Background: The key signals that suffice to induce atopic dermatitis (AD) in human skin remain incompletely understood. Also, current mouse models reflect human AD only unsatisfactorily. Therefore, we have asked whether a humanized AD mouse model can be developed that reflects human AD more faithfully and permit to identify key signals that suffice to induce AD lesions in previously healthy human skin in vivo.
Methods: Healthy human skin from non-atopic donors was transplanted onto SCID/beige mice. After xenotransplant reinnervation by mouse sensory nerve fibers had occurred, mixed autologous human Th2 CD4+ and Tc2 CD8+ T cells that had been pretreated in vitro with IL-2, IL-4, and LPS were injected intradermally into the xenotransplants without skin barrier disruption.
Results: Injected non-atopic xenotransplants rapidly developed a morphological, functional, and immunological phenocopy of human AD lesions regarding skin barrier defects, immunopathology including intraepidermal eosinophils, mast cell activation, increase of thymic stromal lymphopoietin, eotaxin-1 and type 2 cytokine circuits, and even showed characteristic neuroimmunological abnormalities such as ß2-adrenergic receptor downregulation.

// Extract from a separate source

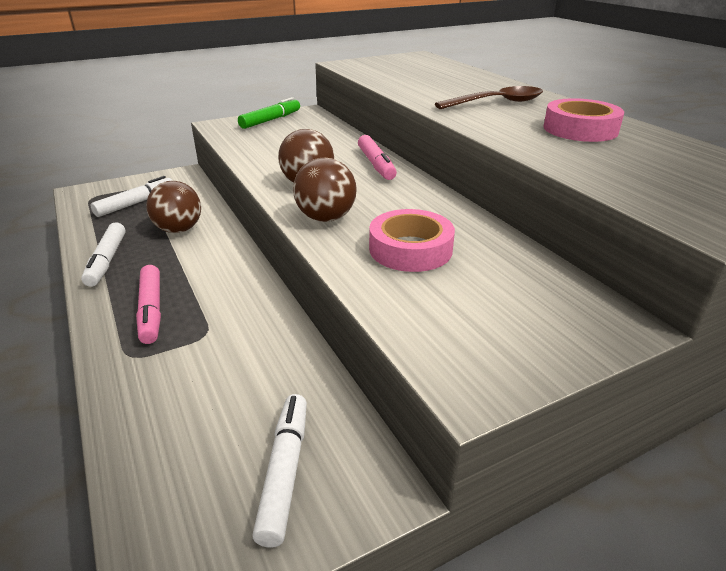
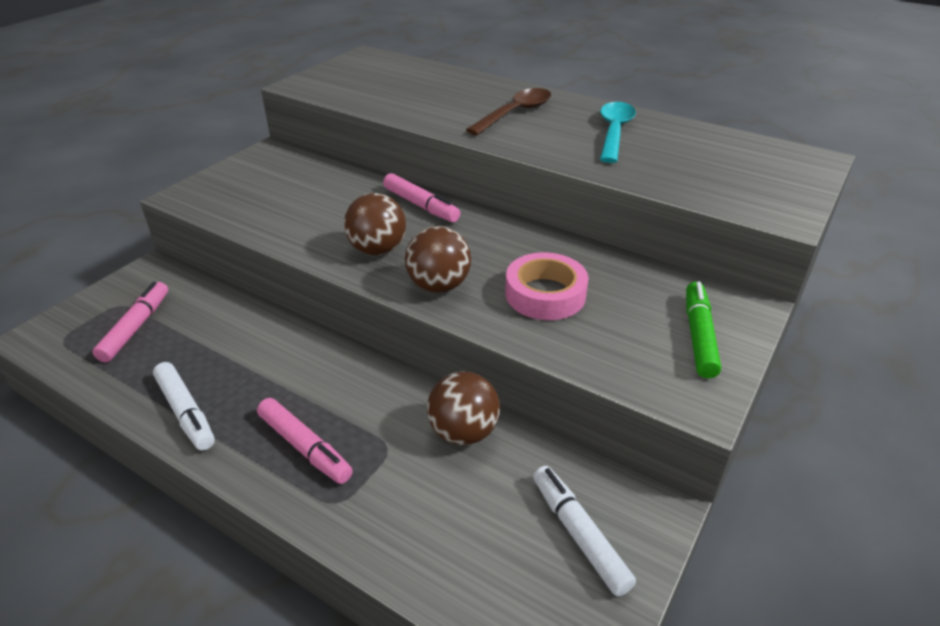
camera: 30 degrees left, 5 degrees up
(136, 203) = (136, 327): white marker -> pink marker
(179, 230) = (231, 344): brown ball -> brown ball (463, 432)
(270, 120) = (241, 173): green marker -> green marker (699, 336)
(580, 129) = (614, 132): pink tape -> turquoise spoon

The experimentally induced AD lesions in human skin responded to standard AD therapy (topical dexamethasone or tacrolimus; systemic anti-IL-4Rα antibody [dupilumab]), and relapsed when neurogenic skin inflammation was induced by exposing mice to perceived stress.
Conclusions: This new animal model uniquely mimics the complexity of human AD and its clinical response to standard therapy and psychoemotional stressors in vivo, and shows that Th2-polarized lymphocytes associated with excessive IL-4Rα-mediated signaling suffice to induce human AD skin lesions, while atopy and epidermal barrier disruption are dispensable.
Keywords: IL-2; IL-4; LPS; SCID mice; perceived stress.
© 2023 The Authors. Allergy published by European Academy of Allergy and Clinical Immunology and John Wiley & Sons Ltd.